Don Aldo sorrise, un sorriso senza traccia di umanità, come se già pregustasse il sapore della vittoria.
"I Fini hanno governato troppo a lungo, approfittando delle loro alleanze. Ma il tempo della loro supremazia è finito. Rocco dunque, ci ha assicurato il suo appoggio?"

"Sì," rispose il giovane, un luccichio sinistro negli occhi.
"Sa che questo è un affare vantaggioso per entrambi. Lui prenderà il controllo delle aree a sud della città, mentre noi avremo carta bianca per consolidare il nostro potere nel centro e nelle periferie. Ma c'è di più."

"Continua," ordinò suo padre, visibilmente interessato.

"Rocco mi ha detto che i Fini non sono così forti come sembrano,"abbassò la voce, il tono ora più subdolo.
"Adelfio Fini è il loro punto debole. È impulsivo, troppo protettivo verso la sorella. E se riusciamo a far leva su di lei ..."

Don Aldo lo interruppe con un cenno della mano, il sorriso che si allargava ancora di più.
"Giulia Fini. Sei certo che riuscirai a manipolarla?"

Filippo si irrigidì per un momento, ma mantenne il controllo.
"Giulia è già nel mio radar. Ho la sua attenzione, ed è già attratta da me, anche se non lo ammetterebbe. Basta un piccolo passo e sarà mia, pronta per essere usata come pedina nel nostro piano."

Il vecchio fece un cenno di approvazione.
"Non deludermi, Filippo. Questo è solo l'inizio. Con l'aiuto di Rocco Marini, ci riprenderemo Verona, e nessuno oserà più mettersi contro di noi."

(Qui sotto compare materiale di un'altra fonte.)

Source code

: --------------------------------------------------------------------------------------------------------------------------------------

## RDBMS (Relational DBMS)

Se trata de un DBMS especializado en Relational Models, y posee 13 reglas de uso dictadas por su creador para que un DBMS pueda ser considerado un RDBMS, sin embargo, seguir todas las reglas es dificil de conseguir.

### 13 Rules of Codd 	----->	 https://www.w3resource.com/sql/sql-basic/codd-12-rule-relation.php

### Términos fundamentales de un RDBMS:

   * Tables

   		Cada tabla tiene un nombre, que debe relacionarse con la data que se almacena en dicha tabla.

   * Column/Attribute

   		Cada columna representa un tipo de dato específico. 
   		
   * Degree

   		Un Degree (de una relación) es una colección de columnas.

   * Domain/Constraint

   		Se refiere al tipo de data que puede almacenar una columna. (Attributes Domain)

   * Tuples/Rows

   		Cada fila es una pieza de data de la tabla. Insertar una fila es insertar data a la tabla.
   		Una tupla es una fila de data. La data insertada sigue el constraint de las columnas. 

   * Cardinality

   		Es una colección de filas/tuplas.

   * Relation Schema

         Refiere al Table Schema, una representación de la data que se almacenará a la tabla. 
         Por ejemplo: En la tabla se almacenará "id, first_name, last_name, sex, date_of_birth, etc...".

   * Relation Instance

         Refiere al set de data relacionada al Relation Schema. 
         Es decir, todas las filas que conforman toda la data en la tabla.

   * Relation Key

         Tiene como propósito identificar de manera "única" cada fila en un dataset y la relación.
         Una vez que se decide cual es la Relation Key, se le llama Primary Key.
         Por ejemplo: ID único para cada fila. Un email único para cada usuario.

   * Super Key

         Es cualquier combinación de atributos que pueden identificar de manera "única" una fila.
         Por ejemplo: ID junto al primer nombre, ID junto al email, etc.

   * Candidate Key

Mentre il ragazzo lasciava l'ufficio, una fitta di emozioni contrastanti lo colse. Da un lato, era fiero di seguire i piani prestabiliti, pur di mantenere intatta la reputazione dei Guerra.
Dall'altro, c'era qualcosa d'inaspettato che continuava a tormentarlo: il pensiero di Giulia. Quell'incontro non era stato solo strategia. Sentiva che lei era più di una semplice pedina, e questa consapevolezza non faceva altro che renderlo vulnerabile.

Forse, pensò, i piani si sarebbero rivelati più complessi del previsto.